In the OSI and the TCP/IP models, the application layer is the closest layer to the end user. Application layer protocols are used to exchange data between programs running on the source and destination hosts. The presentation layer has three primary functions: formatting, or presenting, data at the source device into a compatible form for receipt by the destination device, compressing data in a way that can be decompressed by the destination device, and encrypting data for transmission and decrypting data upon receipt. The session layer creates and maintains dialogs between source and destination applications. The session layer handles the exchange of information to initiate dialogs, keep them active, and to restart sessions that are disrupted or idle for a long period of time. TCP/IP application layer protocols specify the format and control information necessary for many common internet communication functions. These protocols are used by both the source and destination devices during a session. The protocols implemented on both the source and destination host must be compatible.

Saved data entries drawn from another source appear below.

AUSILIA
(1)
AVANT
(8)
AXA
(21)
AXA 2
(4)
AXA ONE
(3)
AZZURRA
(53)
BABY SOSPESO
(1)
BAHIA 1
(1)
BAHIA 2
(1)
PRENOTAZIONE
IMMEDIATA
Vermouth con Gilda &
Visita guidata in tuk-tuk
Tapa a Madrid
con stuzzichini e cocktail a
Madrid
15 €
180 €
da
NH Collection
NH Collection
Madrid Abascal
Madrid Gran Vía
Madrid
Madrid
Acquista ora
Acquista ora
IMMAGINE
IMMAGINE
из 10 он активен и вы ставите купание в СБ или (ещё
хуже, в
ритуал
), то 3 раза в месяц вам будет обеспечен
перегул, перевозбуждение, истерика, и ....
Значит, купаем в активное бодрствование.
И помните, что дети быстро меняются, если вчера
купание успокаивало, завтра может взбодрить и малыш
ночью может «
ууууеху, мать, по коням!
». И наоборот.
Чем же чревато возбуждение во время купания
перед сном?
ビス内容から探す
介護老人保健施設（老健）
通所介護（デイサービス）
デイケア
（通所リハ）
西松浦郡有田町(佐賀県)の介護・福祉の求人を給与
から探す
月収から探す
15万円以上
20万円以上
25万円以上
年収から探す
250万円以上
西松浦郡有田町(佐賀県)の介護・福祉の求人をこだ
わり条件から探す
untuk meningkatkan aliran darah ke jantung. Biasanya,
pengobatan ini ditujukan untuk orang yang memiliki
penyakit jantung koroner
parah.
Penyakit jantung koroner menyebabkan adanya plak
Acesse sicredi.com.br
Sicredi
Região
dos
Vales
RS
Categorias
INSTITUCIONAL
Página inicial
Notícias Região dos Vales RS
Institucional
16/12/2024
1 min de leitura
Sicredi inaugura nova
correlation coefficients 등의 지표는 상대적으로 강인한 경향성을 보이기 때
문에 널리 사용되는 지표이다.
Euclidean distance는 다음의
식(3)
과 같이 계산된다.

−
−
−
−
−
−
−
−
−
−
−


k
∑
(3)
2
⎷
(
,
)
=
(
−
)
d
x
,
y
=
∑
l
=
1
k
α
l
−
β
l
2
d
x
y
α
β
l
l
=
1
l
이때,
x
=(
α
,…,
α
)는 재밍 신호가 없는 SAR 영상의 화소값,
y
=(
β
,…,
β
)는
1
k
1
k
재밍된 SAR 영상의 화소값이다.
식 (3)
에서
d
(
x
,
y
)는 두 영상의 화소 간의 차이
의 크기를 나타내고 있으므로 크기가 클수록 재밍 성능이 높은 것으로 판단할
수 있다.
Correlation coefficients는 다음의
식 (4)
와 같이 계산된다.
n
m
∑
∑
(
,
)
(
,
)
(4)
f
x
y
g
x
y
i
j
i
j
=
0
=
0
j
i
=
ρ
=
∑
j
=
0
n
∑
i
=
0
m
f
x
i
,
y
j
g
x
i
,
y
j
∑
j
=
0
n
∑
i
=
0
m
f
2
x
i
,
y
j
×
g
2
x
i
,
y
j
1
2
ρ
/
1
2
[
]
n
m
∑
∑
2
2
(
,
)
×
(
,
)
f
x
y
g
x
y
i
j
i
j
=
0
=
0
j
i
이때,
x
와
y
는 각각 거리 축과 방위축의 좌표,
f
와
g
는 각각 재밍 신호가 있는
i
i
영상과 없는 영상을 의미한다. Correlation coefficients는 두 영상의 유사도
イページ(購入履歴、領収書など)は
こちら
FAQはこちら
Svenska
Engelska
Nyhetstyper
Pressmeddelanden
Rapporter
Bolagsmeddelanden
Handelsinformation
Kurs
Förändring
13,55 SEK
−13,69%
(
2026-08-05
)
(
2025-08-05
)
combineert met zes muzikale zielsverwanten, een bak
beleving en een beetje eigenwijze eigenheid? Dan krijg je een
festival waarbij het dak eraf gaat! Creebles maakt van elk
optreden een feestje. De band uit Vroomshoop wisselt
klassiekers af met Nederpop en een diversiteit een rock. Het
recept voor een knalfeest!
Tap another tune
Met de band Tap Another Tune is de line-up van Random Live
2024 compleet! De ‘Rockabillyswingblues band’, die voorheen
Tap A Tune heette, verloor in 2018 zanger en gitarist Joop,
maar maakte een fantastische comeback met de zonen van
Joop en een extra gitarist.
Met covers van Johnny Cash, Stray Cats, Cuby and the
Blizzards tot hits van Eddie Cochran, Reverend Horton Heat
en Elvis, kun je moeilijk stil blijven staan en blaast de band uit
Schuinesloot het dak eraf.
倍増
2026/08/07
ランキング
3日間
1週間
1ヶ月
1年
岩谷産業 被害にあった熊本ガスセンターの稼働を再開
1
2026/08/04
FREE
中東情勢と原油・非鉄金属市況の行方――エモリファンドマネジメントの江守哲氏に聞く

In the client/server model, the device requesting the information is called a client and the device responding to the request is called a server. The client begins the exchange by requesting data from the server, which responds by sending one or more streams of data to the client. In a P2P network, two or more computers are connected via a network and can share resources without having a dedicated server. Every peer can function as both a server and a client. One computer might assume the role of server for one transaction while simultaneously serving as a client for another. P2P applications require that each end device provide a user interface and run a background service. Some P2P applications use a hybrid system where resource sharing is decentralized, but the indexes that point to resource locations are stored in a centralized directory. Many P2P applications allow users to share pieces of files with each other at the same time. Clients use a small file called a torrent file to locate other users who have pieces that they need so that they can connect directly to them. This file also contains information about tracker computers that keep track of which users have what pieces of which files.

Web and Email Protocols

When a web address or URL is typed into a web browser, the web browser establishes a connection to the web service. The web service is running on the server that is using the HTTP protocol. HTTP is a request/response protocol. When a client, typically a web browser, sends a request to a web server, HTTP specifies the message types used for that communication. The three common message types are GET, POST, and PUT. For secure communication across the internet, HTTPS uses the same client request-server response process as HTTP, but the data stream is encrypted with SSL before being transported across the network. Email supports three separate protocols for operation: SMTP, POP, and IMAP. The application layer process that sends mail uses SMTP. A client retrieves email using POP or IMAP. SMTP message formats require a message header and a message body. While the message body can contain any amount of text, the message header must have a properly formatted recipient email address and a sender address. POP is used by an application to retrieve mail from a mail server. With POP, mail is downloaded from the server to the client and then deleted on the server. With IMAP, unlike POP, when the user connects to an IMAP-capable server, copies of the messages are downloaded to the client application. The original messages are kept on the server until manually deleted.

IP Addressing Services

The DNS protocol matches resource names with the required numeric network address. The DNS protocol communications use a message format for all types of client queries and server responses, error messages, and the transfer of resource record information between servers. DNS uses domain names to form a hierarchy. Each DNS server maintains a specific database file and is only responsible for managing name-to-IP mappings for that small portion of the entire DNS structure. Computer OSs use Nslookup to allow the user to manually query the name servers to resolve a given host name. DHCP for IPv4 service automates the assignment of IPv4 addresses, subnet masks, gateways, and other IPv4 networking parameters. DHCPv6 provides similar services for IPv6 clients, except that it does not provide a default gateway address. When an IPv4, DHCP-configured device boots up or connects to the network, the client broadcasts a DHCPDISCOVER message to identify any available DHCP servers on the network. A DHCP server replies with a DHCPOFFER message, which offers a lease to the client. DHCPv6 has a set of messages that is similar to those for DHCPv4. The DHCPv6 messages are SOLICIT, ADVERTISE, INFORMATION REQUEST, and REPLY.

File Sharing Services

An FTP client is an application which runs on a computer that is being used to push and pull data from an FTP server. The client establishes the first connection to the server for control traffic using TCP port 21. The client establishes the second connection to the server for the actual data transfer using TCP port 20. The client can download (pull) data from the server, or the client can upload (push) data to the server. Here are three functions of SMB messages: start, authenticate, and terminate sessions, control file and printer access, and allow an application to send or receive messages to or from another device. Unlike the file sharing supported by FTP, clients establish a long-term connection to servers. After the connection is established, the user of the client can access the resources on the server as if the resource is local to the client host.